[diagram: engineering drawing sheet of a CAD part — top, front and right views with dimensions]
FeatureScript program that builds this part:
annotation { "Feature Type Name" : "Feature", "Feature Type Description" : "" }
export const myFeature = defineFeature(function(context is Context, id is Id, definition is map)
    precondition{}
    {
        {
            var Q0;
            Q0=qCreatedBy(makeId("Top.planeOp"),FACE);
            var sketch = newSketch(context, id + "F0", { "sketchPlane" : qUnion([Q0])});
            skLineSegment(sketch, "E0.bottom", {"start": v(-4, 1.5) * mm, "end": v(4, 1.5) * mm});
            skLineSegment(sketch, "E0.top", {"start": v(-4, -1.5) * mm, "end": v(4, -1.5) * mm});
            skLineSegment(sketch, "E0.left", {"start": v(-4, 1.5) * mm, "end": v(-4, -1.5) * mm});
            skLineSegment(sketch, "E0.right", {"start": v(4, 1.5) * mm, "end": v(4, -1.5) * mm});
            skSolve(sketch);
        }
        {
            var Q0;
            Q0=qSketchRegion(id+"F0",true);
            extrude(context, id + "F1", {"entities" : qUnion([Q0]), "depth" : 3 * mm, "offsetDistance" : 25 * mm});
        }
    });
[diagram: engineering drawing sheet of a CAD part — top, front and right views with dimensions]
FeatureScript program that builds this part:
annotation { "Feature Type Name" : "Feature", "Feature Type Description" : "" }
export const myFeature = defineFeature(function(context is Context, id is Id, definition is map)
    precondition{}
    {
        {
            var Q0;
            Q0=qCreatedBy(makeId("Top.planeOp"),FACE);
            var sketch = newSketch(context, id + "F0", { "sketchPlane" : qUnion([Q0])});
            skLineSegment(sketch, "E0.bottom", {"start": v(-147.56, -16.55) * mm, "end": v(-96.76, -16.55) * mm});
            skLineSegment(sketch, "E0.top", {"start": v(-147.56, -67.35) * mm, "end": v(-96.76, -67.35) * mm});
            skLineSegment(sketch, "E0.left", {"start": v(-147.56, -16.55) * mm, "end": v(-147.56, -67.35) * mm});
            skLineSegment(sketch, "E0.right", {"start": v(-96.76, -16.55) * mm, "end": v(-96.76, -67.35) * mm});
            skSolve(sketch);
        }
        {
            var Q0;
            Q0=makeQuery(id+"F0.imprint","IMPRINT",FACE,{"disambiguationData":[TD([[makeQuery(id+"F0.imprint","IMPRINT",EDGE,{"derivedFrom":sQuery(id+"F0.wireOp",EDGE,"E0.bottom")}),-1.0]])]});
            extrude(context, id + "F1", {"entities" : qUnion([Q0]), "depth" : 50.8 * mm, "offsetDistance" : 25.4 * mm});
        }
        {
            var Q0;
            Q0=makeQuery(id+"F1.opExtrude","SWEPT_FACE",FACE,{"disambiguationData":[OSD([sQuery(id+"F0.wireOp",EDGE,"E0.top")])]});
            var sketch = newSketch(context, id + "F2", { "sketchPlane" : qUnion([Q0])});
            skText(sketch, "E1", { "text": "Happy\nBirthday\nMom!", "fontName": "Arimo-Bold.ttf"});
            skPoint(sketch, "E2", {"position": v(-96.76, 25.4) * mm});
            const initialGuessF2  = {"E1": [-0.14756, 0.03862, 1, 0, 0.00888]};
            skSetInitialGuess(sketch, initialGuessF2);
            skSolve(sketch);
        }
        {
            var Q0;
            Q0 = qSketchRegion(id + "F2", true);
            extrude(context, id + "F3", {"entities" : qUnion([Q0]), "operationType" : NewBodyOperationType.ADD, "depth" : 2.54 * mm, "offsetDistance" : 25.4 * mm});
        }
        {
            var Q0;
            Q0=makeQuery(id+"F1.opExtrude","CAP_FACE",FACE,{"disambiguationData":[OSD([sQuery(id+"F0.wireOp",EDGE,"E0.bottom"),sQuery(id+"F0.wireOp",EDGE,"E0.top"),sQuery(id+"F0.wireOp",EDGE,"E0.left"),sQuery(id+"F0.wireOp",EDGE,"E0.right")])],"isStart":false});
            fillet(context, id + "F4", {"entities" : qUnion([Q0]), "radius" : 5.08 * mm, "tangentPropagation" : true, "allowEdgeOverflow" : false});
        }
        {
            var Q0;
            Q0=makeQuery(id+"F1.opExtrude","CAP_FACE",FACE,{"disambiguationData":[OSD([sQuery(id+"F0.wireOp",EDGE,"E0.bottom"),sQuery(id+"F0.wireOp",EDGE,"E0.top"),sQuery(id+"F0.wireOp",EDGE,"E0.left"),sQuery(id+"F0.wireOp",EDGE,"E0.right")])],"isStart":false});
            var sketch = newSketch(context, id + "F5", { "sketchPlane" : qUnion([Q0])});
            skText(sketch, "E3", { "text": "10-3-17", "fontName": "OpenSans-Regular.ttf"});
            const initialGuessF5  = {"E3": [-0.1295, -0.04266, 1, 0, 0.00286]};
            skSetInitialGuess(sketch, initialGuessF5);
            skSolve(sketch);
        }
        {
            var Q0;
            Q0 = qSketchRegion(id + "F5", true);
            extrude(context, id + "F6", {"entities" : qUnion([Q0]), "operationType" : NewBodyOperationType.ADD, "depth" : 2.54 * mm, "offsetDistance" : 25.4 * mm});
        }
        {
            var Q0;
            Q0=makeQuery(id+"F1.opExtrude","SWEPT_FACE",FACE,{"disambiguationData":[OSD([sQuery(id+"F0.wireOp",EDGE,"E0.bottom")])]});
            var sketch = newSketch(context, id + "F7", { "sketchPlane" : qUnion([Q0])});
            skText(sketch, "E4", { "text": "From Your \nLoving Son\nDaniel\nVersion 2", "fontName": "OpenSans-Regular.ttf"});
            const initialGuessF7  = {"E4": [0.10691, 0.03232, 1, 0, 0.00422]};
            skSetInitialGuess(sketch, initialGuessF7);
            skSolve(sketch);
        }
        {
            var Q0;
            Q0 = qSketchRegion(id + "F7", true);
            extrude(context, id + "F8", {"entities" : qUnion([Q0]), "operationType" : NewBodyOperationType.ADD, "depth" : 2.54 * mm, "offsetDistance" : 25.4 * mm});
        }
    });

=====

Task objective >>
Report every line of the listing that contains the string "qSketchRegion", matching case exactly.

Reply to the task >>
            Q0=qSketchRegion(id+"F0",true);
            Q0 = qSketchRegion(id + "F2", true);
            Q0 = qSketchRegion(id + "F5", true);
            Q0 = qSketchRegion(id + "F7", true);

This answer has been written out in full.